Output every line of text in the rows below as a numbered list. Leave out the pictures and any blank lines.
::: The records :::
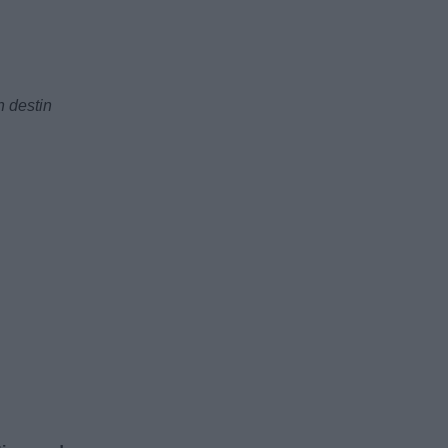
n destin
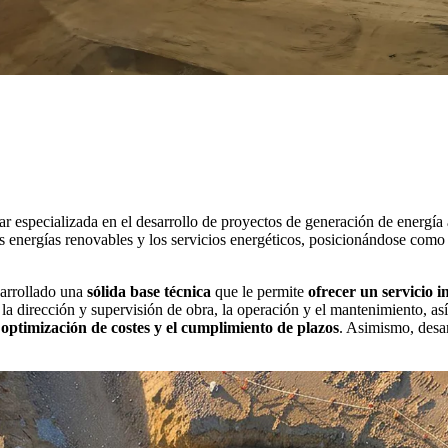
especializada en el desarrollo de proyectos de generación de energía a p
las energías renovables y los servicios energéticos, posicionándose como
arrollado una
sólida base técnica
que le permite
ofrecer un servicio i
a la dirección y supervisión de obra, la operación y el mantenimiento, as
 optimización de costes y el cumplimiento de plazos
. Asimismo, desar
:::
_Result of this task_
1. n destin
2. especializada en el desarrollo de proyectos de generación de energía a p
3. las energías renovables y los servicios energéticos, posicionándose como
4. arrollado una
5. sólida base técnica
6. que le permite
7. ofrecer un servicio i
8. a la dirección y supervisión de obra, la operación y el mantenimiento, as
9.  optimización de costes y el cumplimiento de plazos
10. . Asimismo, desar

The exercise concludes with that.